«El Señor es compasivo y misericordioso, lento a la ira y rico en clemencia». Esta frase que hemos repetido en el Salmo, y que os invito a gustar despacio en vuestro corazón, nos habla de que, ya en el Antiguo Testamento, Dios comenzó a revelar su misericordia. ¿Y qué es la misericordia? Es el amor hacia la miseria. Dios es la misericordia infinita porque su amor inmenso se pone en contacto con nuestra miseria, porque se abaja para tocar y sanar nuestro corazón inmerso en la mayor de las miserias, que la falta de Dios, pues Él es la riqueza infinita.
Pero es en Cristo cuando esta revelación alcanza su punto culminante. Él es la Misericordia infinita encarnada. Él nos expresa en plenitud cuánto nos ama Dios, y cuánto le costó perdonarnos: derramar toda su sangre en la cruz. Y eso que Él no necesitaba nada de nosotros; nos salvó por amor; amor a nosotros, miserables.

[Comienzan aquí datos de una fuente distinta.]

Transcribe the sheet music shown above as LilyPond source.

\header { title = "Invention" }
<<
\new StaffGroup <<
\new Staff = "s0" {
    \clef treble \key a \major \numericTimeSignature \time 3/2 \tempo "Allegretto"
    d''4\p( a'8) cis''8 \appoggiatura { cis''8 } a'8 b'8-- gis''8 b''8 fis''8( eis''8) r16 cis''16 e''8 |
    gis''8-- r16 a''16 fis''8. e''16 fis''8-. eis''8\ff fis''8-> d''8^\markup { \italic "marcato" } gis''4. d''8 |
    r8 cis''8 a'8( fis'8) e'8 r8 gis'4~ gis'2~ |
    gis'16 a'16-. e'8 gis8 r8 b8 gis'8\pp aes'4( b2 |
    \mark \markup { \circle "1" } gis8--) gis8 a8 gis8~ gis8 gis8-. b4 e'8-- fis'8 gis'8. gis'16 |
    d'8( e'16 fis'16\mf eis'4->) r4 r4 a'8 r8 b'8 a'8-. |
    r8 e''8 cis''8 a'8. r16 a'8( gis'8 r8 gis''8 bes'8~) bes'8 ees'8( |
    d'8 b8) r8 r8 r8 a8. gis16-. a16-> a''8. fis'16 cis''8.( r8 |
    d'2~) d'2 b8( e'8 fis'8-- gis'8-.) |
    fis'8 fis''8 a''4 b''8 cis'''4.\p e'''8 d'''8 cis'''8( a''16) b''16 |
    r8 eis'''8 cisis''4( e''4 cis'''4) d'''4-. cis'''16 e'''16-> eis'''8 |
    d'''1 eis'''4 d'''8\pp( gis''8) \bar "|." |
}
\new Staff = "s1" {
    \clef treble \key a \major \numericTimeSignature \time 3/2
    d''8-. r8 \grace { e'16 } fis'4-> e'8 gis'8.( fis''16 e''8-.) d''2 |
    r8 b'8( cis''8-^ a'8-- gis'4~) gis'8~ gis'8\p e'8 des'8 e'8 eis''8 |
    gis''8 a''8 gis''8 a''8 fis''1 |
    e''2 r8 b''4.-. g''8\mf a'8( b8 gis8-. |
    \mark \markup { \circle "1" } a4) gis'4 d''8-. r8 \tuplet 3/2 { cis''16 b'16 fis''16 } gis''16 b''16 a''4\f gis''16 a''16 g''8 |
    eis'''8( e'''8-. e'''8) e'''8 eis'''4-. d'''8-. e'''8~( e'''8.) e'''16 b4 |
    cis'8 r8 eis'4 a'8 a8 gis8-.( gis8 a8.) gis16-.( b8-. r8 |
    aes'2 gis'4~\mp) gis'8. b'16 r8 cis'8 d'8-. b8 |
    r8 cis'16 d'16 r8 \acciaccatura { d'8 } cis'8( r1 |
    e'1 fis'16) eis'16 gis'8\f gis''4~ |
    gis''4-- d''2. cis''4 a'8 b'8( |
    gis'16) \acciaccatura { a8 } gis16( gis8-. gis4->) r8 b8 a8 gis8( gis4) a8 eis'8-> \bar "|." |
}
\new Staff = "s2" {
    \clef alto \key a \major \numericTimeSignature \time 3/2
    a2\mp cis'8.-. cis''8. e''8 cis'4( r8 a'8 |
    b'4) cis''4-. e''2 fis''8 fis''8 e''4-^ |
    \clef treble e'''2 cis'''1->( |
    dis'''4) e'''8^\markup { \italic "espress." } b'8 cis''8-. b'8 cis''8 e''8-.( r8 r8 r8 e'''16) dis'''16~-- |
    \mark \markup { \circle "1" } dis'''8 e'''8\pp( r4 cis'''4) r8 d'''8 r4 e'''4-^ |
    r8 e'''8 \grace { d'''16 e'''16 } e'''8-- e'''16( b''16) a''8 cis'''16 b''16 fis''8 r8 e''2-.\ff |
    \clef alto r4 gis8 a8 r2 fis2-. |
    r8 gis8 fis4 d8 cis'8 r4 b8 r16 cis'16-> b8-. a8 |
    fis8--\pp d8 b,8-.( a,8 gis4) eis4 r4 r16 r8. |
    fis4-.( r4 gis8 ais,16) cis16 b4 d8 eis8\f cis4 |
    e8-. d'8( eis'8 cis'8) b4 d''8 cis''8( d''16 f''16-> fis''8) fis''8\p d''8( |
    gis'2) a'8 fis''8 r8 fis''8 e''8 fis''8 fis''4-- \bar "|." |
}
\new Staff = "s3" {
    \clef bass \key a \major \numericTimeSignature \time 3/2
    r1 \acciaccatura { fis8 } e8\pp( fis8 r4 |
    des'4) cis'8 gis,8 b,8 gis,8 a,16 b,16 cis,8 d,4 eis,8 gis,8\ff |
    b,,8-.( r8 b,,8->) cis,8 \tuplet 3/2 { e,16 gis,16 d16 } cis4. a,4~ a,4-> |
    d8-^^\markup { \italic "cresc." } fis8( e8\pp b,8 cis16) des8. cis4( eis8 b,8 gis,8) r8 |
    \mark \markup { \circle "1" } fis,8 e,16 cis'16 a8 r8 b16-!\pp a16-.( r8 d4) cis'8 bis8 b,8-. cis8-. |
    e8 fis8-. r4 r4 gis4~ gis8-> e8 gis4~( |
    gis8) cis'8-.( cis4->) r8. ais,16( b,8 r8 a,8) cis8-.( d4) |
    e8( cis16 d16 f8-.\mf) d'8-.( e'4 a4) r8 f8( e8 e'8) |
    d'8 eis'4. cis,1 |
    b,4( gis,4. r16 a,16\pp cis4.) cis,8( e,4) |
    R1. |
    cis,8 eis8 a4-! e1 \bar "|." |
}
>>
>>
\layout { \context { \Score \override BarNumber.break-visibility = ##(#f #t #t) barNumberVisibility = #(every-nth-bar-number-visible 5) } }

¿Qué pasaría si no tuviéramos acceso a la misericordia de Dios? ¿Si Él llevara una lista imborrable de todos los pecados de nuestra vida? ¿Quién podría salvarse? Algo así nos cuenta el Evangelio de hoy.
Un hombre debía 10.000 talentos. ¡Eso era una barbaridad! Podríamos decir que un talento correspondía a 6.000 denarios, así que es hombre debía unos 60 millones de denarios (el denario era lo que se pagaba por un día de trabajo). Imposible pagar la deuda, ni aunque vendieran como esclavos a él y su familia, y todas sus posesiones. Y, sin embargo, el rey le perdona toda la deuda de un plumazo porque se lo pide. Al salir, se encuentra a un compañero que le debía 100 denarios. Pero aquel siervo despiadado no se lo perdonó… Es la historia de nuestra vida algunas veces: ¡cuánto nos ha perdonado el Señor, y no una vez, sino siempre que se lo pedimos! Cuánto le costó alcanzarnos ese perdón. Qué gratuidad y benevolencia. En cambio, nosotros a veces tenemos un corazón tan mezquino que no perdonamos a los demás. ¡Qué diferencia… y qué razón tiene Jesús al señalar esta actitud nuestra!
No perdonamos porque somos soberbios y nos cuesta rebajarnos. A veces lo hacemos en nombre de la justicia, olvidando la misericordia. Es cierto, nuestro amor humano es limitado y frágil. Por eso, lo que tenemos que hacer para perdonar es pedirle al Señor que nos llene de su amor, de su misericordia. Él quiere derramarla sobre nuestras almas para que, después, nosotros la apliquemos a los demás. Acudamos pues a la Fuente de la misericordia. ¿Cómo? Principalmente, a través de ese cauce por el que se nos comunica: el sacramento de la Penitencia. En él, la misericordia infinita se derrama sobre nosotros para perdonarnos pero también para llenarnos. Por eso, es importante confesarse con frecuencia. Si hemos ofendido a Dios mortalmente, acudamos en seguida para recuperar la gracia. Si no, acudamos con frecuencia para perdonar los pecados veniales que tengamos y recibir la misericordia de Dios. Además de en la confesión, también en la Eucaristía y en la oración podemos y debemos pedir al Señor que infunda en nosotros ese amor tan necesario.
Por último, es bueno aclarar una cosa. Cuando alguien nos hace mucho daño (nos da una puñalada, decimos), nos deja como una herida en el alma. Esta herida puede doler por mucho tiempo. Eso no quiere decir que no podamos perdonar inmediatamente, ni tampoco que no hayamos perdonado porque nos siga doliendo. Lo que nos pide el Señor es que queramos perdonar, que lo procuremos, que no guardemos rencor. El dolor hay que ofrecérselo a Dios con amor como sacrificio agradable a Él y purificación nuestra.
En resumen: pidamos a Dios su misericordia y procuremos perdonar a los demás de corazón. Así, alcanzaremos el perdón de nuestros pecados y podremos cantar contentos: «El Señor es compasivo y misericordioso, lento a la ira y rico en clemencia».